Emmanuelle [00:05:33] C'est intéressant parce que vous ne vous êtes pas attachée à cette controverse, mais bien au contraire. Vous êtes arrivée, si je comprends bien, à l'amour de la langue par le biais de la culture. Vous avez parlé de la musique, vous avez parlé de la science. Il me semble que vous vous êtes d'abord lancée à la Sorbonne dans la littérature. N'est-ce pas? 

Claire [00:05:57] Voilà. La manière dont on enseignait l'allemand à l'époque était antédiluvienne, c'était la grammaire, la traduction, les versions, les thèmes. L'enseignement était barbant au possible. Je n'étais pas particulièrement bonne en allemand, j'ai trouvé l'allemand très difficile, ardu, avec toutes ces désinences, ces verbes irréguliers, etc. Mais j'avoue que la poésie allemande m'a complètement séduite avec ses rythmes, sa musique et des choses qu'on pouvait faire avec la grammaire allemande, qu'on ne pouvait jamais faire avec la grammaire française qui me semblait beaucoup trop rigide et beaucoup trop conventionnelle, disons, dans sa structure. Et donc que oui, je me suis...je suis tombée amoureuse de la langue avant même de tomber amoureuse du locuteur natif que j'ai finalement épousé. 

Emmanuelle [00:06:55] Ah voilà! C'est la meilleure raison, n'est-ce pas? D'abord la poésie, ensuite l'amour. C'est une très jolie histoire. Et pourtant, vous ne vous êtes pas installée en Allemagne?

Données fournies =

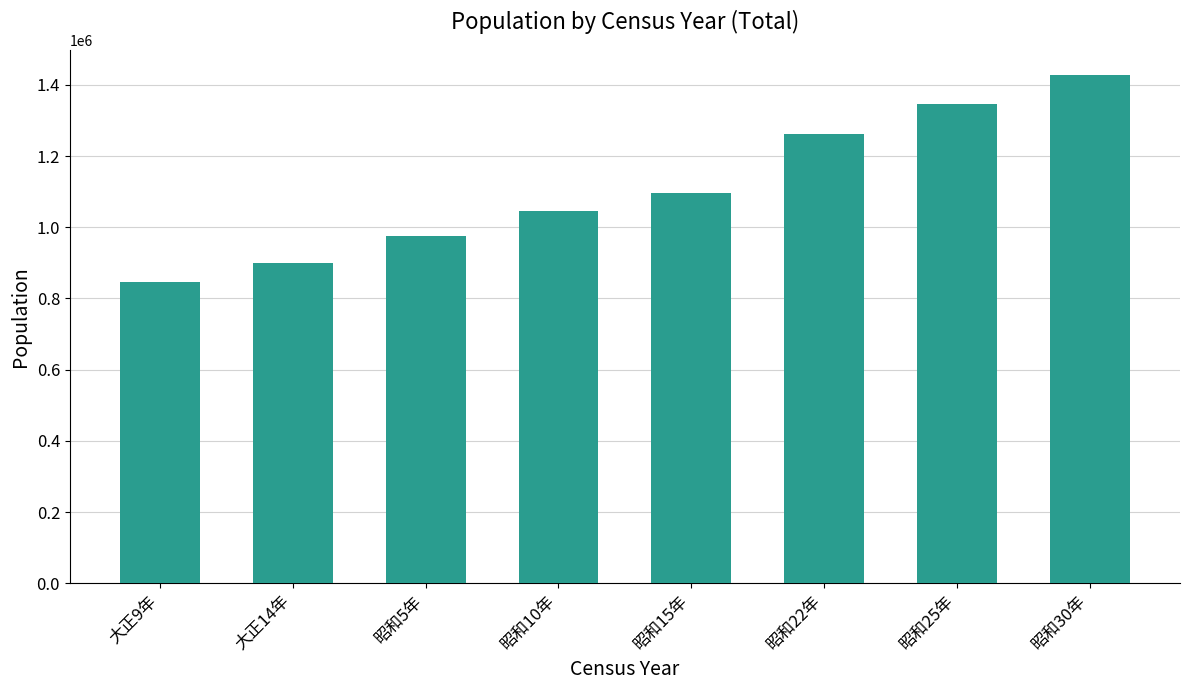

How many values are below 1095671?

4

* * *

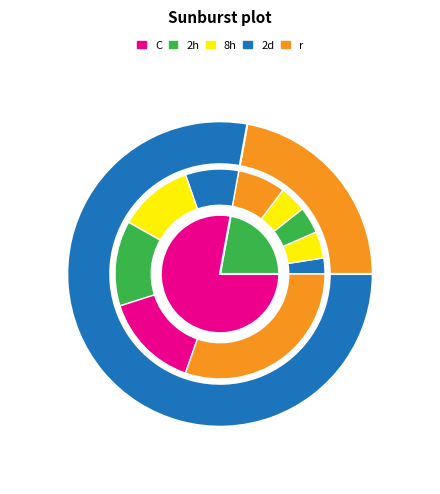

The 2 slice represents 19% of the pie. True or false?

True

Tâches à réaliser =
a) Citez fidèlement l'entretien, depuis « Claire [00:05:57] Voilà. » jusqu'à « j'ai finalement épousé. » inclus.
b) Dans l'entretien, résumez plus brièvement le paragraphe qui commence par « Voilà. La manière dont on enseignait l'allemand » en conservant ses faits principaux.
c) D'après l'entretien, expliquez en une à trois phrases pourquoi la poésie allemande a séduit Claire.

Solutions proposées =
a)
Claire [00:05:57] Voilà. La manière dont on enseignait l'allemand à l'époque était antédiluvienne, c'était la grammaire, la traduction, les versions, les thèmes. L'enseignement était barbant au possible. Je n'étais pas particulièrement bonne en allemand, j'ai trouvé l'allemand très difficile, ardu, avec toutes ces désinences, ces verbes irréguliers, etc. Mais j'avoue que la poésie allemande m'a complètement séduite avec ses rythmes, sa musique et des choses qu'on pouvait faire avec la grammaire allemande, qu'on ne pouvait jamais faire avec la grammaire française qui me semblait beaucoup trop rigide et beaucoup trop conventionnelle, disons, dans sa structure. Et donc que oui, je me suis...je suis tombée amoureuse de la langue avant même de tomber amoureuse du locuteur natif que j'ai finalement épousé.

b) Claire confirme avoir commencé par la littérature. À l'époque, l'allemand s'enseignait de façon antédiluvienne et très ennuyeuse : grammaire, traduction, versions, thèmes. Pas particulièrement bonne élève, elle trouvait la langue difficile à cause des désinences et des verbes irréguliers. La poésie allemande l'a pourtant séduite par ses rythmes, sa musique et les possibilités de sa grammaire, alors que la grammaire française lui semblait trop rigide et conventionnelle. Elle est ainsi tombée amoureuse de la langue avant même de tomber amoureuse du locuteur natif qu'elle a épousé.

c) Elle a été séduite par les rythmes et la musique de la poésie allemande. Elle l'a aussi été par ce que la grammaire allemande permettait de faire, ce que la grammaire française, à ses yeux trop rigide et trop conventionnelle dans sa structure, ne permettait jamais.